Many current series also reflect the general mistrust that exists towards government authorities of all kinds: where the opponents were once clearly located in Russia, China or the Arab world, depending on the world situation, they are now mostly located in their own institutions.
Glamour, eroticism and trauma
In this respect, the series mentioned at the beginning are not out of the ordinary. In the new season of “The Night Manager”, which starts ten years after the fantastic first one, Tom Hiddleston as Jonathan Pine not only has to realize that he has not completely left what happened back then behind him.

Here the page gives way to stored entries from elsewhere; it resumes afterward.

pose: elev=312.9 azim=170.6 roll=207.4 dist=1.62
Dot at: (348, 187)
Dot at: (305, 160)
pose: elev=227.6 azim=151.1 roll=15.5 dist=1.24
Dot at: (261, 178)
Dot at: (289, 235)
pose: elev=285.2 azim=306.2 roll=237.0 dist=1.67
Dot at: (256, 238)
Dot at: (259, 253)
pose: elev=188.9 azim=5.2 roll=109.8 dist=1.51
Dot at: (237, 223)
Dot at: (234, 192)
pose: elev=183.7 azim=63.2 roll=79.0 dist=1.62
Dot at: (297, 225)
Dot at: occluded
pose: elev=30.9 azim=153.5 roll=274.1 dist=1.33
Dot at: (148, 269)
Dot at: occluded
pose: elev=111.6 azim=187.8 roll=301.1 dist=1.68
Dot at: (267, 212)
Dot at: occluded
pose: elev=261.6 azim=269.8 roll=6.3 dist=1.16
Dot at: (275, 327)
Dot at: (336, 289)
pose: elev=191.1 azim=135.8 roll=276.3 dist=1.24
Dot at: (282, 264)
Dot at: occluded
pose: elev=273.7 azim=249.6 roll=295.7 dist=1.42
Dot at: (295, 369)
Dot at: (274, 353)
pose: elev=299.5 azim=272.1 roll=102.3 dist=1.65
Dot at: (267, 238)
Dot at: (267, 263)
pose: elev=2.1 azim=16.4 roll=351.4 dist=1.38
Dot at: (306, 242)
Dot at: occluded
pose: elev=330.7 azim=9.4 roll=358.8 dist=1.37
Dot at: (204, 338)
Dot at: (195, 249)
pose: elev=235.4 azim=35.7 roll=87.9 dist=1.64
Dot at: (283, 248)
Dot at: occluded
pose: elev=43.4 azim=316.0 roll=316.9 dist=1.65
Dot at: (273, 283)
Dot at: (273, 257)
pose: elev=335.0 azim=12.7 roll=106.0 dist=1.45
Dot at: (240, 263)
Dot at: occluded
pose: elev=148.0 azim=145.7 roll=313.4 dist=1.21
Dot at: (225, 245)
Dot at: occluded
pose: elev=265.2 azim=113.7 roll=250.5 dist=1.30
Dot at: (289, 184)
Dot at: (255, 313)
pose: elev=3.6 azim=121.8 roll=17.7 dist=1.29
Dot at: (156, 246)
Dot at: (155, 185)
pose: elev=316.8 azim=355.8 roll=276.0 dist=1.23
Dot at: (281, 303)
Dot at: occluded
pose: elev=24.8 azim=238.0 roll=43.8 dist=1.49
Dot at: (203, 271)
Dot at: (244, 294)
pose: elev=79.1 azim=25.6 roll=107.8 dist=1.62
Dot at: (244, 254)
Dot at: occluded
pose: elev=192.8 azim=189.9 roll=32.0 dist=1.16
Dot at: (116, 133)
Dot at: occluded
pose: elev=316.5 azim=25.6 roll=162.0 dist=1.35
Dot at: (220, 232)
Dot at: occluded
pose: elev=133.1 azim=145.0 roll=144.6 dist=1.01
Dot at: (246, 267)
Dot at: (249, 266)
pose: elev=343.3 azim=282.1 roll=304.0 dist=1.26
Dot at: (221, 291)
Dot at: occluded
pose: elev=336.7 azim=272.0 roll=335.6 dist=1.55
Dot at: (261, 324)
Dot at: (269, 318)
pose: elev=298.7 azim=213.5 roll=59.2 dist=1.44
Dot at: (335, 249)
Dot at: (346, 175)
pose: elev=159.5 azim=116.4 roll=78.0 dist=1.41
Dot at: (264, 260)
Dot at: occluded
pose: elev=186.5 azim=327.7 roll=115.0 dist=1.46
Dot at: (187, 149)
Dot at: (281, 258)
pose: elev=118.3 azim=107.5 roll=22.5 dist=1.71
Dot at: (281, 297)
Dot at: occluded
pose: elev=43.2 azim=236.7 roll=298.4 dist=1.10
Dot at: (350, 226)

In addition, this time his own management team could be directly involved in the drug and weapons deals, which will soon lead him to Colombia, but also into his own past.
A possible traitor in their own ranks is also suspected in “Ponies”, where otherwise, in the best retro style of the KGB, they use nefarious means to make life difficult for the two new agents, who are inexperienced but of course in a permanent emotional conflict, on their mission, which is vaguely described as postmodern-feminist.
Once glamor and eroticism combined with trauma and internal intrigue, once Cold War nostalgia paired with humor, self-discovery and amorous entanglements. The two series show how much variety is possible when it comes to spy thrillers.
However, they also show that, given the abundance of similar series, it now takes more than a reasonably entertaining story and characters with two or three rough edges to leave a lasting impression.